The Tour de France reflects both the best and worst that sports has to offer. The best it has to offer is the sheer enormous test it demands of the human body, mind and spirit. It takes someone totally trained in all three areas to achieve success. I'm glad there are things like the Tour, because it inspires the best in people.

Sometimes, we don't want to make life challenging for ourselves, our children, our parishioners or anybody else, lest we think we push them too much. Yet it is these challenges that push our limits that show us who we are, and what we can achieve. I find myself guilty of letting people off easy. I don't demand enough as a pastor and teacher. I want to be pastoral, caring, loving, empathetic.
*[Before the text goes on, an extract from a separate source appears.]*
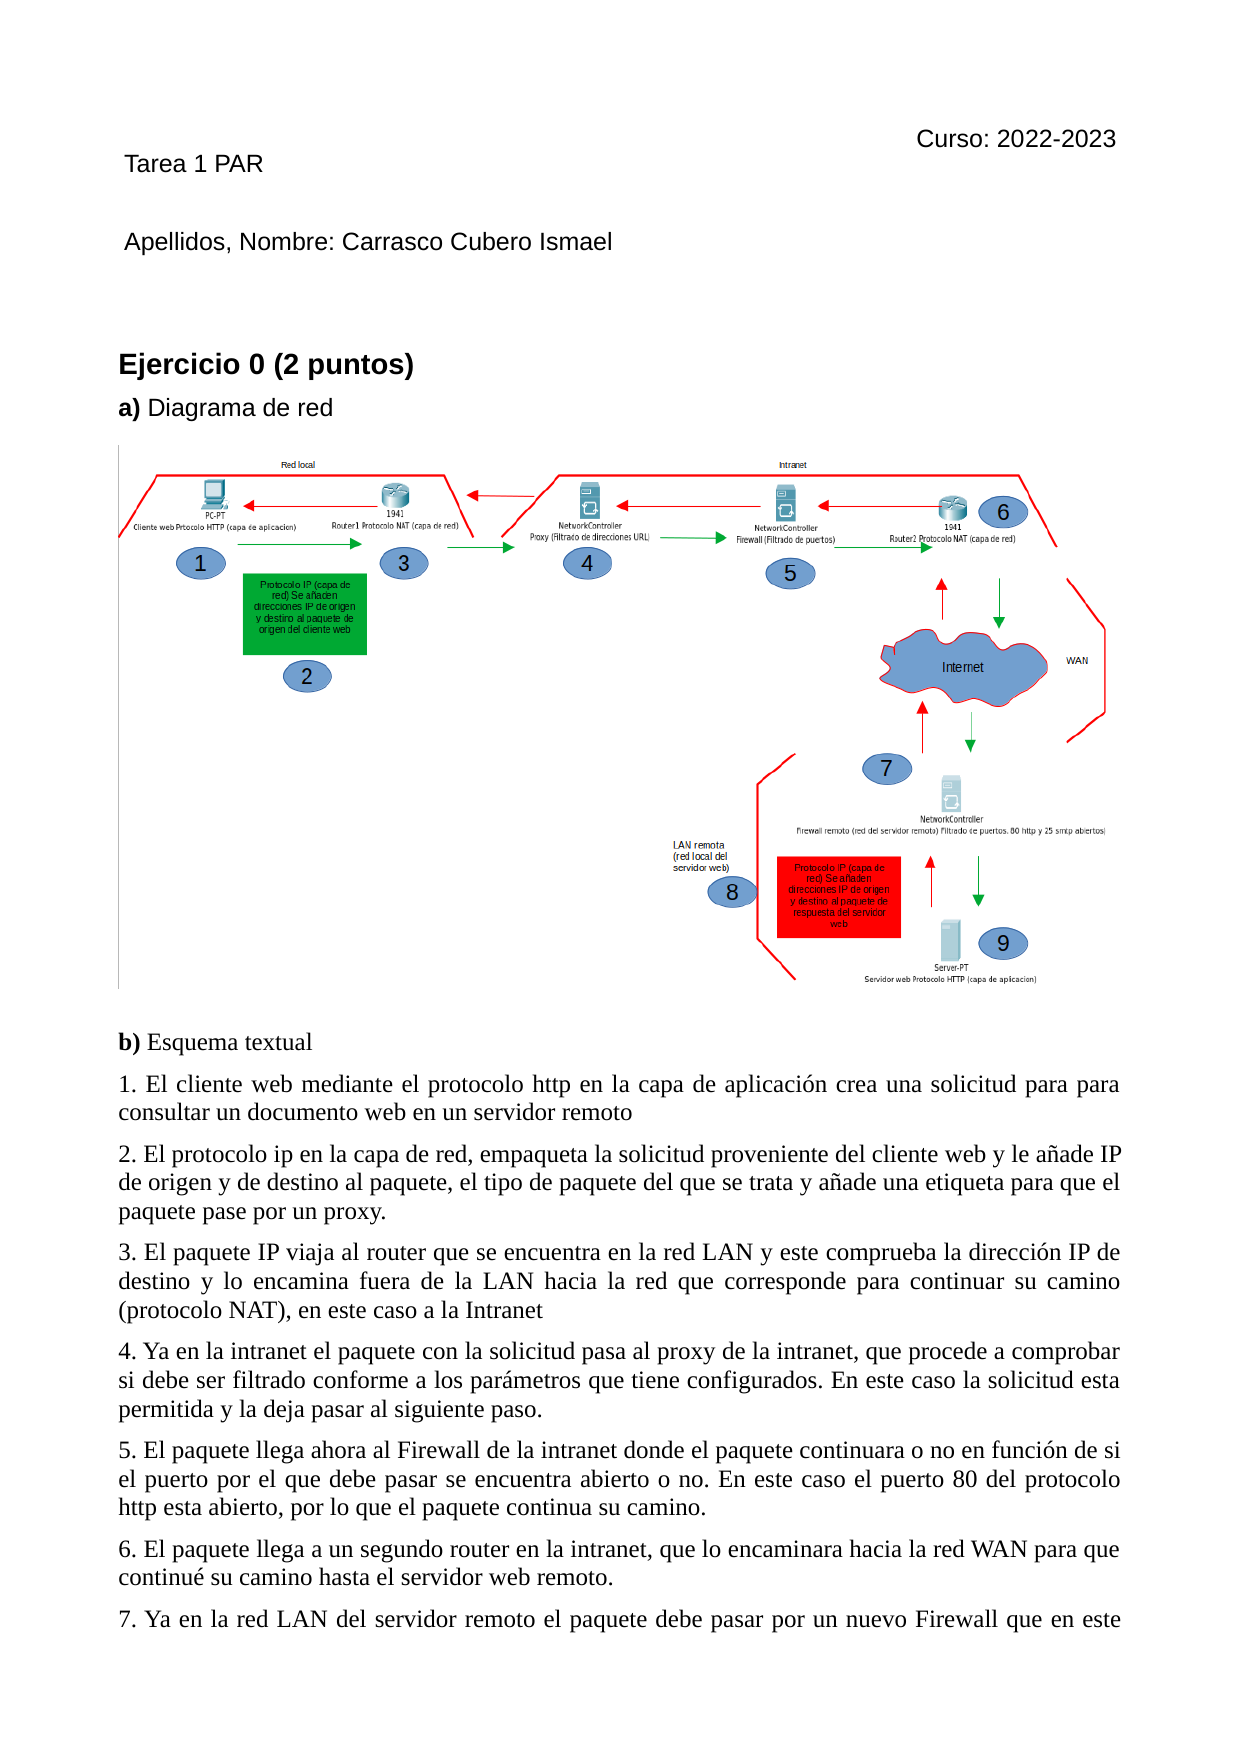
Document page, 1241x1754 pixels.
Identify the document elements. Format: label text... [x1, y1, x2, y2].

Yet a challenge, a demand pushes people to grow better than anything else.

The Tour de France for me is a reminder that life is about pushing ourselves to our limits, going beyond what we even dream we are capable of. That is what God does with us time and again.

The dark side of the Tour is the other side of the coin. The competition in the Tour is so fierce, the demand to climb mountains in superhuman time has made cycling into the sport with the most flagrant and widespread doping scandals. The Tour has been marred for the past few years with doping scandals. The worst is when American Floyd Landis had to give up his victory crown in the Tour when they found testosterone in his blood.

Theologically, this scandal, along with all other doping scandals throughout sports is one of the primary examples of idolatry in our age. The ancient Hebrews knew all about idolatry. They made the golden calf, Ba'al when Moses was gone too long and their God seemed distant. They worshipped Ba'al only to find out that a golden image is not alive, it is not God. It did not save them - it only made them guilty of breaking their covenant with the real, living God.

These cyclists, like other athletes are much like these idols. More and more is expected of them. They are expected to be demi-gods, superhumans. They pressure must be enormous. Fans invest so much of themselves into these idols. Of course, if they are pushed too far, these idols just can't deliver. They are human, and limited to what they can do.

How hard it is to admit your are a human being with limitations! We want to push ourselves in so many ways to do more, to be more than we can possibly be. Yet time and again, we get knocked down off our pedestals, like the golden calf. The demi-god becomes the lowest of the low with one small positive test for performance enhancing drugs.

There is a balance to be achieved in sports, as in life. Pushing oursevles, challenging ourselves is healthy. But knowing our limitations is also healthy. It reminds me of the first road race I ran. Despite the warnings all the books gave me about starting the race too fast, I did it anyway. How cool it was to pass all those people. I felt on top of the world! Then I started to cramp in my side, and my legs started to feel heavy, and all those other people just passed my by like as if I were going backwards.

The good runner knows that you compete against yourself, not against others. You know your limitations, you stay within your limits, and, when the time is right, you push yourself a bit beyond. Your personal best is all you care about. Now, as I run road races, I'm just happy enought not to finish last. Actually, I don't think I would mind that, either.

Anyway, don't let the doping push you away. Watch the Tour if you get a chance, especially as they go through the Alps. It is incredible.